● Problem to work on:
In the listing below, the line containing "Page size: 1754x1241." marks the end; copy exactly every line from the first through that one.

● Records for this task:
■ ■ ■ ■ ■

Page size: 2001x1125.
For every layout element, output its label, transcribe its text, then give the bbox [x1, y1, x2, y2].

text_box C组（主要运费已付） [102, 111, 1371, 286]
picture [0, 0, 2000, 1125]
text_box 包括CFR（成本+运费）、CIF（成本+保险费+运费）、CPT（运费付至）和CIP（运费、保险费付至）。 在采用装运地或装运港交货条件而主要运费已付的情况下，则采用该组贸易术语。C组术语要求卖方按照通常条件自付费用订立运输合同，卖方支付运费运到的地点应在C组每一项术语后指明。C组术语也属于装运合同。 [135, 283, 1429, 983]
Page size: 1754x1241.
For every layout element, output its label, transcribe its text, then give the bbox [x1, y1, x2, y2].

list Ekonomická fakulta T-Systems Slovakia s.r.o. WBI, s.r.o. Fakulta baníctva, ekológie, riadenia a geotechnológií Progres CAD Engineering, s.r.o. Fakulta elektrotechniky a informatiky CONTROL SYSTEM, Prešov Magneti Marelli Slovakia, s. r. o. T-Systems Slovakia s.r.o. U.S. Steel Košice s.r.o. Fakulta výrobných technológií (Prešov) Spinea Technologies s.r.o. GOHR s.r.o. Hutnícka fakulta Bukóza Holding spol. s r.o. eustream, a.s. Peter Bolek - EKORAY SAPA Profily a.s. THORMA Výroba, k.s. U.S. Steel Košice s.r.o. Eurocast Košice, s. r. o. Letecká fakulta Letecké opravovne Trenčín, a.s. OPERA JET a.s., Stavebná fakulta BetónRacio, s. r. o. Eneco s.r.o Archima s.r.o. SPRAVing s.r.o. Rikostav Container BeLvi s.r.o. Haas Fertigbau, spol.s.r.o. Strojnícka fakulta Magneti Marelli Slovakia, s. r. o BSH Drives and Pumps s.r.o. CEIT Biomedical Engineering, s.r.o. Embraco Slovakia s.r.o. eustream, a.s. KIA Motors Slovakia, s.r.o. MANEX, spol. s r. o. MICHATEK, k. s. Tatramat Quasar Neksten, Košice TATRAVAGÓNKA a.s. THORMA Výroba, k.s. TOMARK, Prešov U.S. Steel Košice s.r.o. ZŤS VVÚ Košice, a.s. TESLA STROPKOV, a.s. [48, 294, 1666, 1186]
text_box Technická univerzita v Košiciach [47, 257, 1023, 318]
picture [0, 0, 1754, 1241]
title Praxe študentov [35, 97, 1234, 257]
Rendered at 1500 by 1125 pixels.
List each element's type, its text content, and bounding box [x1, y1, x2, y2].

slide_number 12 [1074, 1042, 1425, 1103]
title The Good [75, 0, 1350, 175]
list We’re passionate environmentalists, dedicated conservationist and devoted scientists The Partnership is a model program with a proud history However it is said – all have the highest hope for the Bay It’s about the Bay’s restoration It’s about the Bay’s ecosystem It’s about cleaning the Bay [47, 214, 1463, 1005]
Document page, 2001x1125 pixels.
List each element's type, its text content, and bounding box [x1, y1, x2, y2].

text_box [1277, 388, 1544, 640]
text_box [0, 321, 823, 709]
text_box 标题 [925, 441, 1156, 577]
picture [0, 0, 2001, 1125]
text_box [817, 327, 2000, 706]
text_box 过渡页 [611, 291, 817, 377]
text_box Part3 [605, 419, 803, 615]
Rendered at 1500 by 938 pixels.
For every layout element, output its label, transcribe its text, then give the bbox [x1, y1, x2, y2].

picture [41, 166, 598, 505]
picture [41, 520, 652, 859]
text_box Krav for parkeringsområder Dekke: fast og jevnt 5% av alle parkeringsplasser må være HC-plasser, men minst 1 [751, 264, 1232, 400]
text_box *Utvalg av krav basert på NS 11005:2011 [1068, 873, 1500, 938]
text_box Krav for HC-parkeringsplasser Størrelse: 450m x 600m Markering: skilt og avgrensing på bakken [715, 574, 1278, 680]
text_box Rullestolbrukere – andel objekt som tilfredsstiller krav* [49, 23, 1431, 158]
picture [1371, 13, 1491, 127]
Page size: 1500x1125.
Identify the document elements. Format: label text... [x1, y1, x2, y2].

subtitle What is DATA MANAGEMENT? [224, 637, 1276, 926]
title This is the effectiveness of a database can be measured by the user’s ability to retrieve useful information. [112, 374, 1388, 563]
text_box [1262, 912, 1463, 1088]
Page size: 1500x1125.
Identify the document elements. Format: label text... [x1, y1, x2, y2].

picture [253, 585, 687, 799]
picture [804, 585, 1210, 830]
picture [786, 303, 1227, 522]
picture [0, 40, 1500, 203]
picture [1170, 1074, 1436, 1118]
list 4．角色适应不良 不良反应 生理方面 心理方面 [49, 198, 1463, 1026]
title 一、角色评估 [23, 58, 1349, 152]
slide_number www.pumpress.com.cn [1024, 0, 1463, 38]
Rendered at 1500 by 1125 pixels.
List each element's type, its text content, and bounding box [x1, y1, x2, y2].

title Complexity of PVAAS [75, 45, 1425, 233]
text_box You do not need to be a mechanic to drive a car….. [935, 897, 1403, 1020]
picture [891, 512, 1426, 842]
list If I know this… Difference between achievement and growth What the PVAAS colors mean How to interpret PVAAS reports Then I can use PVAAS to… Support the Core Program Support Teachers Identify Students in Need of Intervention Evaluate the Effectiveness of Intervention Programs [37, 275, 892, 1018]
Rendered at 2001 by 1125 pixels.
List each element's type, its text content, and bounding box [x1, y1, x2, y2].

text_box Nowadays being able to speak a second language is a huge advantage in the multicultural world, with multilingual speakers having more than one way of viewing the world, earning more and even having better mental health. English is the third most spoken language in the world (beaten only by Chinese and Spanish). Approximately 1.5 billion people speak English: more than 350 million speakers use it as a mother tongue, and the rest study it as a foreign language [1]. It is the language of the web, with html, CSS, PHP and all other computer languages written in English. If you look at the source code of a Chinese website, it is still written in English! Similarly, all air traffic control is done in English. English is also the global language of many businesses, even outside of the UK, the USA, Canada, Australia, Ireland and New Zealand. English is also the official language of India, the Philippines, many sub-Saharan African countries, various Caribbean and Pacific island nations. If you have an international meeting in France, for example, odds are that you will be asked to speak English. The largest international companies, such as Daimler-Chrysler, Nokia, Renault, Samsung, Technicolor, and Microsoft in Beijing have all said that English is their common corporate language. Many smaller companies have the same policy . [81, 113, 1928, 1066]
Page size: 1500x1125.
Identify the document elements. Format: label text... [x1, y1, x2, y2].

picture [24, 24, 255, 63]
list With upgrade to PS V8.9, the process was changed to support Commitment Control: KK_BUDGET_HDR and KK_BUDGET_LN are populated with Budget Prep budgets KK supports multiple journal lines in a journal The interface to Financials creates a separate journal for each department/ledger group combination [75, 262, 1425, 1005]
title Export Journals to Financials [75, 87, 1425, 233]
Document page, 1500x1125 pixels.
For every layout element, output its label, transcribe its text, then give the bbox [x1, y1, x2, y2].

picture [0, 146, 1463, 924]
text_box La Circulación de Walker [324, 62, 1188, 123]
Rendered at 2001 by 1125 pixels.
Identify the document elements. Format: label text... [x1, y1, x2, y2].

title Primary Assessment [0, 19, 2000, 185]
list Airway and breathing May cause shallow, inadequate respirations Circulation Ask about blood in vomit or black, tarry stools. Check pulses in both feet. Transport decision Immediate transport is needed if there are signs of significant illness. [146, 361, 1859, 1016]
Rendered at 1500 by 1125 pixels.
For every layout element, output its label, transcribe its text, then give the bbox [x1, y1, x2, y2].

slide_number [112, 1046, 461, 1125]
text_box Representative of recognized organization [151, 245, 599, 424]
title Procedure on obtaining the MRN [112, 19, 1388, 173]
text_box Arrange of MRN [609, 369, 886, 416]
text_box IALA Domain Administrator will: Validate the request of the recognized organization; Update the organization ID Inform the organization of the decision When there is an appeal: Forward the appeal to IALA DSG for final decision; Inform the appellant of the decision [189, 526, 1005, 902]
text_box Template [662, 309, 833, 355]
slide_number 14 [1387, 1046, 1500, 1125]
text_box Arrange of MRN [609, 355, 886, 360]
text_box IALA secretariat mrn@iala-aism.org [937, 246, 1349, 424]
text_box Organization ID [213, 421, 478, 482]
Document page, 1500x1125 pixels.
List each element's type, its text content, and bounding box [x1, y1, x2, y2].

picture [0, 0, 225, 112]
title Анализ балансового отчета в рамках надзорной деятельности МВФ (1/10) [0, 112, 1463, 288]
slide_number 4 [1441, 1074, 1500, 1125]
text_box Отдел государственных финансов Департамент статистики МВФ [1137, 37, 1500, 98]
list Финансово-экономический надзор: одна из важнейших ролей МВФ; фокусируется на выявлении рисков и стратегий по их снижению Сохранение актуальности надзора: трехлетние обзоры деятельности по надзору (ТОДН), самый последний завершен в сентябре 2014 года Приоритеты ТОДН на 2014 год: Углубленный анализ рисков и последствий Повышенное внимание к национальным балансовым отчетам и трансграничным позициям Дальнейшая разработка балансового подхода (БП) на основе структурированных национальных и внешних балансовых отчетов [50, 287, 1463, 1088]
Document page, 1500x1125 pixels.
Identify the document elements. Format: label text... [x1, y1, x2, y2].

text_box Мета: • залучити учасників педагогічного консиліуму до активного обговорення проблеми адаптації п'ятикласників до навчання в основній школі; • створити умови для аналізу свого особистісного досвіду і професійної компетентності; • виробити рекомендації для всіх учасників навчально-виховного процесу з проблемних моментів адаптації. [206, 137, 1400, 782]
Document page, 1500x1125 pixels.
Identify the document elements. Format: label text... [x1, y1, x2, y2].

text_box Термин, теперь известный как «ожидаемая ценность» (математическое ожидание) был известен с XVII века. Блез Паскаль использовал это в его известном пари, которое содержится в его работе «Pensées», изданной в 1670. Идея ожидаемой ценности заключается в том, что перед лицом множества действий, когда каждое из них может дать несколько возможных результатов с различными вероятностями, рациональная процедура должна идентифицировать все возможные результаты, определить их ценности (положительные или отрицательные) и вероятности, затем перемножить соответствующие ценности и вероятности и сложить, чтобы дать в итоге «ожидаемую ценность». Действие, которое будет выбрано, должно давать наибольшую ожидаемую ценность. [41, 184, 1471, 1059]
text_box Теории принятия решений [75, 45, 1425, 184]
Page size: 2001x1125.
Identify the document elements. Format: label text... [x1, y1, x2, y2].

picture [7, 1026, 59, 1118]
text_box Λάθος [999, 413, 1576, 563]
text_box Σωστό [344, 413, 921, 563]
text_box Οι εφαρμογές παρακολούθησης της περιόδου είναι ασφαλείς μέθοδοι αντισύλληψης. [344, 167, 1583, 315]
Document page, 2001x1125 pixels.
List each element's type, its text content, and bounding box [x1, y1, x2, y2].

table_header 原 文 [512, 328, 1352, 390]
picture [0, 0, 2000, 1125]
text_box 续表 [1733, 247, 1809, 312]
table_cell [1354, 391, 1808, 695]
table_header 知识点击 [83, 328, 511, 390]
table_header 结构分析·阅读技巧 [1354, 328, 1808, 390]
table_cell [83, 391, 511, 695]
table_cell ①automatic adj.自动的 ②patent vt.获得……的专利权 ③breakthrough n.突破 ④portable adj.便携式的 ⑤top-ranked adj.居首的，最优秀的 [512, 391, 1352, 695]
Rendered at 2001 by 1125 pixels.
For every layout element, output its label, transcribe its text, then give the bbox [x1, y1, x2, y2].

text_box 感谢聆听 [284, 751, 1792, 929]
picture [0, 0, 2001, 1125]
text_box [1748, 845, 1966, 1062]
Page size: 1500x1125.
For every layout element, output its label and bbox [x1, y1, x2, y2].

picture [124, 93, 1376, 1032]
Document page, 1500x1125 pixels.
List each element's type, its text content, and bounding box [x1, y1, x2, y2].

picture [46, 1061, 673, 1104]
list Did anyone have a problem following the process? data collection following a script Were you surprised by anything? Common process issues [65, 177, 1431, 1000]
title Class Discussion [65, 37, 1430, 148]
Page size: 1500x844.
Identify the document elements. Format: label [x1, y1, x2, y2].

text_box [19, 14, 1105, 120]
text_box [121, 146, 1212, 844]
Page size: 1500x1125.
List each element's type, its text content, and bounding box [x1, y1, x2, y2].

■ ■ ■ ■ ■

● Completed exercise:
Page size: 2001x1125.
For every layout element, output its label, transcribe its text, then give the bbox [x1, y1, x2, y2].

text_box C组（主要运费已付） [102, 111, 1371, 286]
picture [0, 0, 2000, 1125]
text_box 包括CFR（成本+运费）、CIF（成本+保险费+运费）、CPT（运费付至）和CIP（运费、保险费付至）。 在采用装运地或装运港交货条件而主要运费已付的情况下，则采用该组贸易术语。C组术语要求卖方按照通常条件自付费用订立运输合同，卖方支付运费运到的地点应在C组每一项术语后指明。C组术语也属于装运合同。 [135, 283, 1429, 983]
Page size: 1754x1241.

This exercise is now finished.